Three Ghost Ship fire trial jurors have opened up about what exactly happened with those dismissals, and the tensions that lasted through the final day of deliberations over whether to convict Derick Almena.
Juror Maury Mossman, who became the jury foreman in the final days of deliberations, tells the Chronicle that it was he who wrote the note to Judge Trina Thompson tattling on three jurors who he knew had broken the rules. The decision came on a Monday, Day 10 of deliberations, after one juror — a woman identified as Juror No. 4 — openly admitted to the group that she had spoken about the case to a firefighter friend outside of the court proceedings. The foreman at the time, Juror No. 7, appeared to ignore the infraction, but Mossman says he could not.
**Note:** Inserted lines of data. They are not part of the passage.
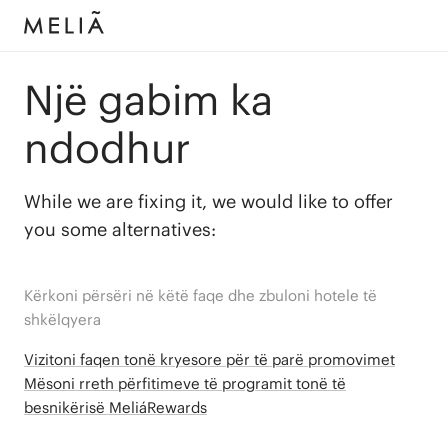
Një gabim ka
ndodhur
While we are fixing it, we would like to offer
you some alternatives:
Kërkoni përsëri në këtë faqe dhe zbuloni hotele të
shkëlqyera
Vizitoni faqen tonë kryesore për të parë promovimet
Mësoni rreth përfitimeve të programit tonë të
besnikërisë MeliáRewards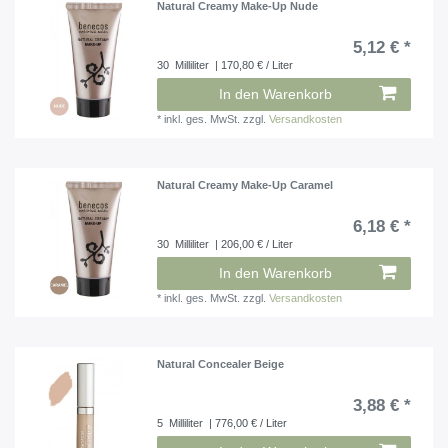
Natural Creamy Make-Up Nude
5,12 € *
30
Milliliter
| 170,80 € / Liter
In den Warenkorb
*
inkl. ges. MwSt.
zzgl.
Versandkosten
Natural Creamy Make-Up Caramel
6,18 € *
30
Milliliter
| 206,00 € / Liter
In den Warenkorb
*
inkl. ges. MwSt.
zzgl.
Versandkosten
Natural Concealer Beige
3,88 € *
5
Milliliter
| 776,00 € / Liter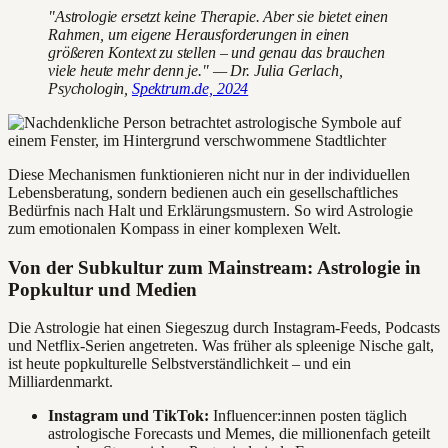
"Astrologie ersetzt keine Therapie. Aber sie bietet einen
Rahmen, um eigene Herausforderungen in einen
größeren Kontext zu stellen – und genau das brauchen
viele heute mehr denn je." — Dr. Julia Gerlach,
Psychologin,
Spektrum.de, 2024
Diese Mechanismen funktionieren nicht nur in der individuellen
Lebensberatung, sondern bedienen auch ein gesellschaftliches
Bedürfnis nach Halt und Erklärungsmustern. So wird Astrologie
zum emotionalen Kompass in einer komplexen Welt.
Von der Subkultur zum Mainstream: Astrologie in
Popkultur und Medien
Die Astrologie hat einen Siegeszug durch Instagram-Feeds, Podcasts
und Netflix-Serien angetreten. Was früher als spleenige Nische galt,
ist heute popkulturelle Selbstverständlichkeit – und ein
Milliardenmarkt.
Instagram und TikTok:
Influencer:innen posten täglich
astrologische Forecasts und Memes, die millionenfach geteilt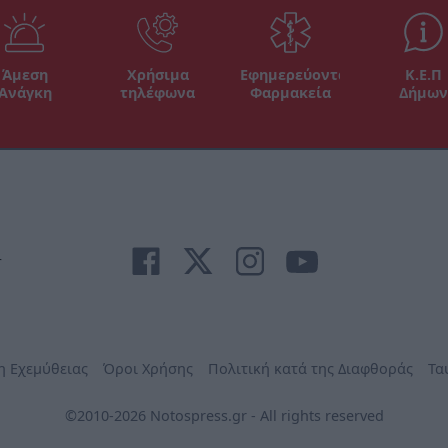
Άμεση
Χρήσιμα
Εφημερεύοντα
Κ.Ε.Π
Ανάγκη
τηλέφωνα
Φαρμακεία
Δήμων
r
η Εχεμύθειας
Όροι Χρήσης
Πολιτική κατά της Διαφθοράς
Τα
©2010-2026 Notospress.gr - All rights reserved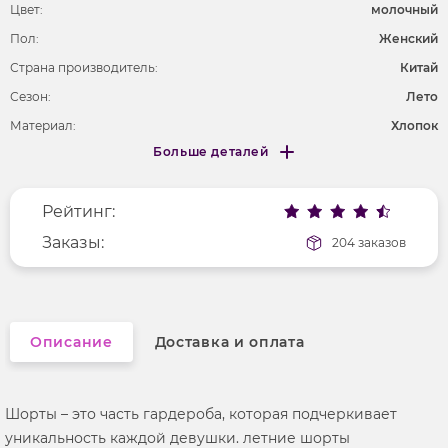
Цвет:
молочный
Пол:
Женский
Страна производитель:
Китай
Сезон:
Лето
Материал:
Хлопок
Больше деталей
Покрой
свободный
Меньше деталей
Рисунок
надпись
Рейтинг:
Фактура материала
текстильный
Заказы:
204 заказов
Описание
Доставка и оплата
Шорты – это часть гардероба, которая подчеркивает
уникальность каждой девушки. летние шорты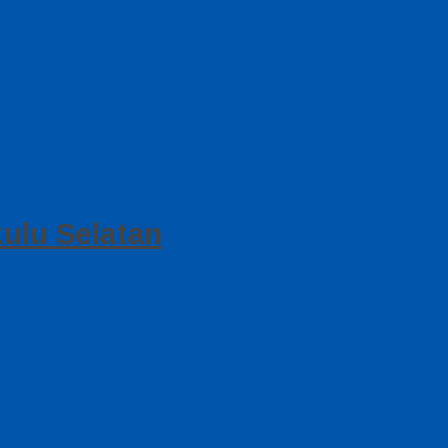
ulu Selatan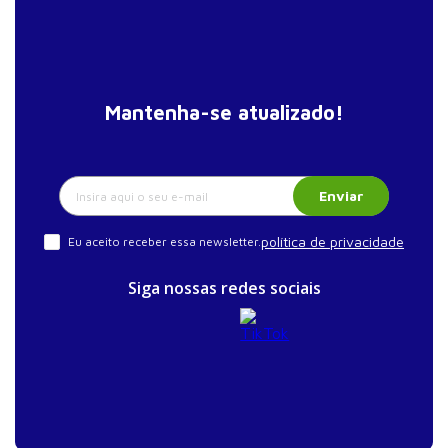
Mantenha-se atualizado!
Enviar
política de privacidade
Eu aceito receber essa newsletter.
Siga nossas redes sociais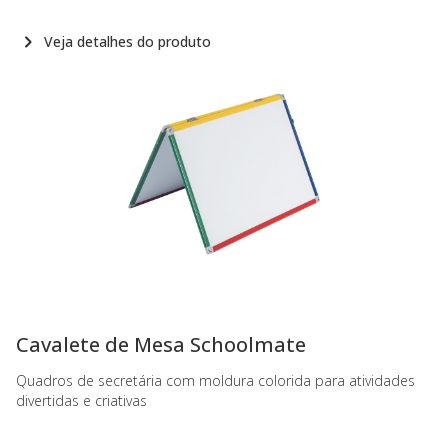
Veja detalhes do produto
-
Cavalete de Mesa Schoolmate
Quadros de secretária com moldura colorida para atividades
divertidas e criativas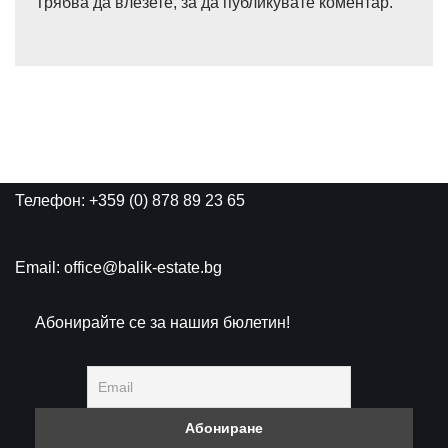
Трябва да
влезете
, за да публикувате коментар.
Телефон: +359 (0) 878 89 23 65
Email: office@balik-estate.bg
Абонирайте се за нашия бюлетин!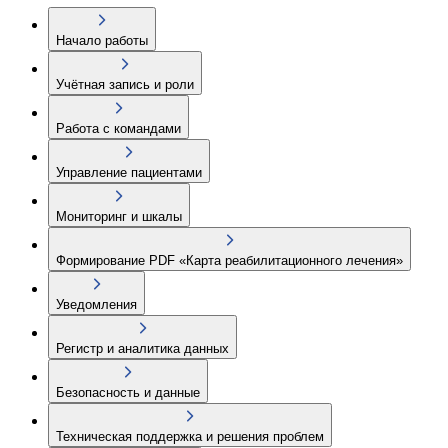
Начало работы
Учётная запись и роли
Работа с командами
Управление пациентами
Мониторинг и шкалы
Формирование PDF «Карта реабилитационного лечения»
Уведомления
Регистр и аналитика данных
Безопасность и данные
Техническая поддержка и решения проблем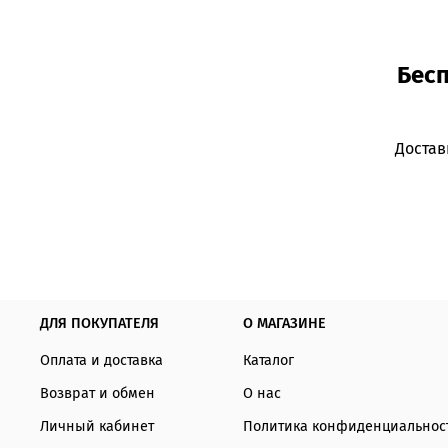
Бесп
Достав
ДЛЯ ПОКУПАТЕЛЯ
О МАГАЗИНЕ
Оплата и доставка
Каталог
Возврат и обмен
О нас
Личный кабинет
Политика конфиденциальнос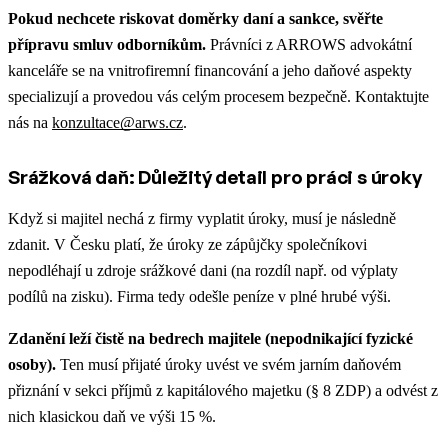
Pokud nechcete riskovat doměrky daní a sankce, svěřte
přípravu smluv odborníkům.
Právníci z ARROWS advokátní
kanceláře se na vnitrofiremní financování a jeho daňové aspekty
specializují a provedou vás celým procesem bezpečně. Kontaktujte
nás na
konzultace@arws.cz
.
Srážková daň: Důležitý detail pro práci s úroky
Když si majitel nechá z firmy vyplatit úroky, musí je následně
zdanit. V Česku platí, že úroky ze zápůjčky společníkovi
nepodléhají u zdroje srážkové dani (na rozdíl např. od výplaty
podílů na zisku). Firma tedy odešle peníze v plné hrubé výši.
Zdanění leží čistě na bedrech majitele (nepodnikající fyzické
osoby).
Ten musí přijaté úroky uvést ve svém jarním daňovém
přiznání v sekci příjmů z kapitálového majetku (§ 8 ZDP) a odvést z
nich klasickou daň ve výši 15 %.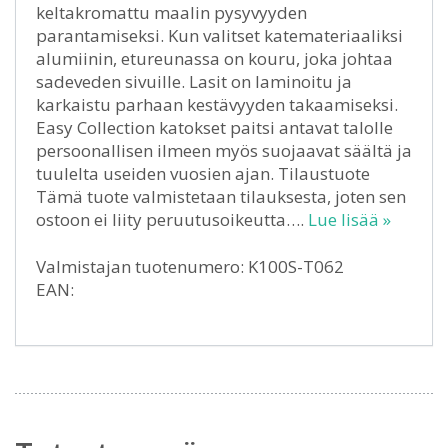
keltakromattu maalin pysyvyyden
parantamiseksi. Kun valitset katemateriaaliksi
alumiinin, etureunassa on kouru, joka johtaa
sadeveden sivuille. Lasit on laminoitu ja
karkaistu parhaan kestävyyden takaamiseksi.
Easy Collection katokset paitsi antavat talolle
persoonallisen ilmeen myös suojaavat säältä ja
tuulelta useiden vuosien ajan. Tilaustuote
Tämä tuote valmistetaan tilauksesta, joten sen
ostoon ei liity peruutusoikeutta….
Lue lisää »
Valmistajan tuotenumero: K100S-T062
EAN:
Mossman explains that what Juror No. 4's firefighter friend told her was that if an exterior fire alarm was missing from the building, any firefighter on the scene during a 2014 incident involving a couch set ablaze on the sidewalk should have noticed and reported it. The issue of the exterior fire alarm, and that 2014 incident, allegedly took up a fair amount of the jury's deliberation time.
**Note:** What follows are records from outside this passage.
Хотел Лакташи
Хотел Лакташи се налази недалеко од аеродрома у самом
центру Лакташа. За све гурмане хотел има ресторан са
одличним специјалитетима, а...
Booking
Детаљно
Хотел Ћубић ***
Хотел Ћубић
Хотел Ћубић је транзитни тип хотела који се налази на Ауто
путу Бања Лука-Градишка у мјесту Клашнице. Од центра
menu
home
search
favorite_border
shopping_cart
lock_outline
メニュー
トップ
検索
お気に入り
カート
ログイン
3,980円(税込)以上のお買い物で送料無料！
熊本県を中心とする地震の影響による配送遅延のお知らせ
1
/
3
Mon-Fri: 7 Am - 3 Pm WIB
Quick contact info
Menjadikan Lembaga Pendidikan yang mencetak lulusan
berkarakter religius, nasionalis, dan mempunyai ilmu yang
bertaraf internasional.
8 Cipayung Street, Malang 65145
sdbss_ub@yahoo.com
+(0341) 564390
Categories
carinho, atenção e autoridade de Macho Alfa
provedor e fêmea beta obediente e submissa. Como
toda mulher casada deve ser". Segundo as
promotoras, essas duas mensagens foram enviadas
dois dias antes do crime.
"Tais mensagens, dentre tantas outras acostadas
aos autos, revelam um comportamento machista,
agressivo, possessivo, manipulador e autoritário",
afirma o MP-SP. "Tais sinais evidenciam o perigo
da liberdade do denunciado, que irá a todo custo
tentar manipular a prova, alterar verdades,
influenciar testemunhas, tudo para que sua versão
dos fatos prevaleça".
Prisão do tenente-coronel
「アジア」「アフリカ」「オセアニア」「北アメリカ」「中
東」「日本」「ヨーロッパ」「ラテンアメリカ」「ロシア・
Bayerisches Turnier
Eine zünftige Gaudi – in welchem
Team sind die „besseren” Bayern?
This happened on a Friday, and Mossman says he also heard on the elevator that day another juror, Juror No. 3, say she had received a text message from Juror No. 1 saying, "I grew up homeless and you need to change your vote."
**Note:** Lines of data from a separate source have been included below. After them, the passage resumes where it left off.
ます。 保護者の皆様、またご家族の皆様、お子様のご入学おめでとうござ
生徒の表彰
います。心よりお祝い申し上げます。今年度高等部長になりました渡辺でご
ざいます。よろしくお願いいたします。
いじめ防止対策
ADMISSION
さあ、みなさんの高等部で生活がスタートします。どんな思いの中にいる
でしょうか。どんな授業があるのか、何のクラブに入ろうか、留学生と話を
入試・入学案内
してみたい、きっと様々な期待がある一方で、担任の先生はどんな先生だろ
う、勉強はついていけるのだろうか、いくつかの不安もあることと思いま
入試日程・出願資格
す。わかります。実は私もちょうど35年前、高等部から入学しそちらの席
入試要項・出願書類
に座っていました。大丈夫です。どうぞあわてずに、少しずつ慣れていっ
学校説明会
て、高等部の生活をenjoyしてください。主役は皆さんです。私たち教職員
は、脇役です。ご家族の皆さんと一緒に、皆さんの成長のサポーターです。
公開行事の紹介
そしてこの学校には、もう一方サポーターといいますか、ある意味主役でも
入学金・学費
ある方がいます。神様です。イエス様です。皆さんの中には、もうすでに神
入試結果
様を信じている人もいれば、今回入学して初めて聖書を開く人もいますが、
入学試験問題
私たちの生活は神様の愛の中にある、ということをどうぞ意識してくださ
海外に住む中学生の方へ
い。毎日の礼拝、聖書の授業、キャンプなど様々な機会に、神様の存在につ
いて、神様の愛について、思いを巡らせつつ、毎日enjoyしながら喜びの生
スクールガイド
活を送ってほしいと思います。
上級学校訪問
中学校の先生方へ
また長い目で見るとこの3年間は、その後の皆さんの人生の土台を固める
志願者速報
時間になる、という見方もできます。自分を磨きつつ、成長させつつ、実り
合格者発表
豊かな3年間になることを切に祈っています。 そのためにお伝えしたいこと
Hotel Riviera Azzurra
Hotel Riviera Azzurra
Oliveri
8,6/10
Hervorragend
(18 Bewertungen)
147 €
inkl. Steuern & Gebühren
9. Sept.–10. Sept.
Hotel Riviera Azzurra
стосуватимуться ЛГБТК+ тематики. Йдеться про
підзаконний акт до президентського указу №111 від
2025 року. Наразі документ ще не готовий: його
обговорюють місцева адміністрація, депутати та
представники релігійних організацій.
"I thought to myself, that’s definitely got to be reported," Mossman tells the Chronicle.
Thompson would swiftly dismiss all three jurors, Nos. 1, 3, and 4, that Monday — something highly unusual for any trial — replacing them with alternates who had all left the court weeks earlier.
One of those alternates, juror Millard Billings of Castro Valley, also spoke to the Chronicle, saying when he received the call to appear at the courthouse in 30 minutes he thought he was being called to hear the verdict, and he said he wasn't interested.
As we learned earlier, the jury deadlocked over the relative guilt of the landlords, Chor Ng and her children, and Almena, with two jurors insisting that Almena was not criminally negligent.
Mossman says that as deliberations began again with the alternates, two women — jurors 5 and 10 — refused to be swayed from their opinion that other people were at fault for the fire besides Almena, and stuck to their guns to acquit. Mossman compared Juror No. 10's tenacity to "pulling a bone out of a pit bull’s mouth," saying she insisted on Almena's innocence from Day One of deliberations.
Billings tells the paper that the reading of the verdicts last week was incredibly emotional, with the jurors having to face the anguish of the families of the 36 fire victims, who got no satisfying closure in the case. After returning to the jury room, Billings says, many broke down in tears. "Finally, we let go," he said, explaining that everyone kept their emotions bottled up as they weren't allowed to talk to each other about the case.